Emboldened by the Obama administration's recent announcement that it will no longer fight for the Defense of Marriage Act, the "Refuse To Lie" campaign is encouraging more married gay couples to file their federal taxes jointly.
On federal tax returns, people are asked specify if they're single, married filing jointly, married filing separately, head of household or qualifying widow(er) with dependent child. According to the New York Times, married same-sex couples usually file as single or head of household. However, the "Refuse to Lie" campaign, claims this is dishonest, and outlines ways that gay couples can express their disapproval of DOMA through their tax returns.

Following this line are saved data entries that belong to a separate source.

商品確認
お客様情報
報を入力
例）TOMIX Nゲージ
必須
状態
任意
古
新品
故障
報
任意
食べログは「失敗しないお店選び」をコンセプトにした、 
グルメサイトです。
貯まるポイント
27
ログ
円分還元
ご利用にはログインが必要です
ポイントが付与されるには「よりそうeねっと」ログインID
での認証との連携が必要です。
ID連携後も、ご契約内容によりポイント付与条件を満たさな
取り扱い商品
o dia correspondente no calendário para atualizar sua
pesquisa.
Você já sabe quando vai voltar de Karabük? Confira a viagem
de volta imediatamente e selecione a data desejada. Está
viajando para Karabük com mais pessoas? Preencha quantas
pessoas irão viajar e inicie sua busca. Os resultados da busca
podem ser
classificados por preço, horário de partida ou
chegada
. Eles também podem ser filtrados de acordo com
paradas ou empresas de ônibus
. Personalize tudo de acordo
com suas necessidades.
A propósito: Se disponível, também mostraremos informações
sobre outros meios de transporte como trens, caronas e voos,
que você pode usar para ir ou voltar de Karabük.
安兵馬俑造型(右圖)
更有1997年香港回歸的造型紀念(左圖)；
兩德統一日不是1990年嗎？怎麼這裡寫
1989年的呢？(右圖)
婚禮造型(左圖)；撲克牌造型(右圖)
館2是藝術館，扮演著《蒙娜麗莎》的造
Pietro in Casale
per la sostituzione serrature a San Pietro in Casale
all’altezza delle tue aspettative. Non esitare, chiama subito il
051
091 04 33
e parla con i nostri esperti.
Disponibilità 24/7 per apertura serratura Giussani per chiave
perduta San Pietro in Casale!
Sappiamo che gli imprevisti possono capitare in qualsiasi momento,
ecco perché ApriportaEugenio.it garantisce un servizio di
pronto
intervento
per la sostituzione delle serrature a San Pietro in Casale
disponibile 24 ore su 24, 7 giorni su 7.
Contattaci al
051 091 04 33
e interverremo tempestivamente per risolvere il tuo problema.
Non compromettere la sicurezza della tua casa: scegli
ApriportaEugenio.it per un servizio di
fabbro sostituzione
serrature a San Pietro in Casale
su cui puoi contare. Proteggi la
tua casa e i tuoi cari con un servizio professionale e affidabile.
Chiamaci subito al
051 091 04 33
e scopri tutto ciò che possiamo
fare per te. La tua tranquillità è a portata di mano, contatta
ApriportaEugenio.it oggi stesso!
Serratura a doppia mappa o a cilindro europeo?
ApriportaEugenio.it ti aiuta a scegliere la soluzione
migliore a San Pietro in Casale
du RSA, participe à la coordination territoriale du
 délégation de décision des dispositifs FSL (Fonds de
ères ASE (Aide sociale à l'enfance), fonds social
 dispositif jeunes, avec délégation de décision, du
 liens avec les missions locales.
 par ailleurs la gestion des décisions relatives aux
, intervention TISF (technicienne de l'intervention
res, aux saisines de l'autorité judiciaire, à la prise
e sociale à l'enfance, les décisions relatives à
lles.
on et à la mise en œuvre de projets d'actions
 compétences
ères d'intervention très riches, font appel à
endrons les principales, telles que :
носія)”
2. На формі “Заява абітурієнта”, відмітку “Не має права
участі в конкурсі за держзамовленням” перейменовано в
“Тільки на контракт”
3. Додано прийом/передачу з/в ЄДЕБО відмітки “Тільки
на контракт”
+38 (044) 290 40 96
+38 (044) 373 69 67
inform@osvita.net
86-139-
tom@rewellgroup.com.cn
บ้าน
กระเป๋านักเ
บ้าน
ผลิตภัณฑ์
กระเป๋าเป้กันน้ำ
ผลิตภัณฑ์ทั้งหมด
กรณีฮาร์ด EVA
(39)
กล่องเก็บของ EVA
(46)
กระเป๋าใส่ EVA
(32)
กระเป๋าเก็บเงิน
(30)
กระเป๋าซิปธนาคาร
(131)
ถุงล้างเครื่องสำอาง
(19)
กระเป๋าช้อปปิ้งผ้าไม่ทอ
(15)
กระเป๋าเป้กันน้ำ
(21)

A statement on the group's website explains:
The federal government's refusal to recognize our marriages is blatant discrimination and we will not play along by lying on our tax returns and pretending we are single. The government has chosen to discriminate and we choose to expose their bigotry by refusing to lie.
There are currently two pending cases challenging DOMA in Massachusetts. In a report to Congress, Nina E. Olson, the national taxpayer advocate who acts as the I.R.S.'s ombusdman, argued that, "There may be substantial authority for same-gender spouses to take certain tax positions as married as long as the Massachusetts district court's opinions stands."
The cases still haven't been overturned, but filing jointly is still risky for married gay couples. Refuse To Lie's website recommends including a note with a single tax return that explains:
The above named taxpayer married a person of his/her same sex in [place] in [year]. The taxpayer has not filed this return as "married" (either jointly or separately) solely because the Defense of Marriage Act (DOMA) defines marriage as a legal union between a man and a woman. By filing as "single," the taxpayer is in no way disavowing his/her marriage.
This can ease the consciences of gay spouses who say they're single on their tax return, but then swear that everything on the return is true under penalty of perjury. However, some believe leaving a note for the computer (or occasional human) that processes returns isn't a strong enough protest.
There are several possibilities for filing a joint return, but there's a greater chance that the couple will face penalties if they're audited. One option is to file single returns and an amended return jointly. After the amended return is rejected, the couple could file a suit claiming the refund. The original single return should prevent the couple from incurring penalties. A second method involves filing both joint and single returns, paying the higher amount on the single return, and asking the I.R.S. which return to accept.
Kate Kendell, the executive director of the National Center for Lesbian Rights, tells The Times she plans to file a joint return with her partner of 18 years, who she married in 2008. This will wind up costing them more than $5,000, but Kendall explains, "This is my small way of saying, where we can, we are not going to play the game anymore."
Committing time and money to challenging the I.R.S. probably isn't feasible for most married gay couples, but regardless of whether gay spouses choose to follow methods described by "Refuse To Lie," the campaign highlights the absurd situations created by DOMA. No matter what these couples do, they already face a penalty at tax time by being forced to make more complicated decisions about how to describe their status, while straight spouses can check a box with no hesitation.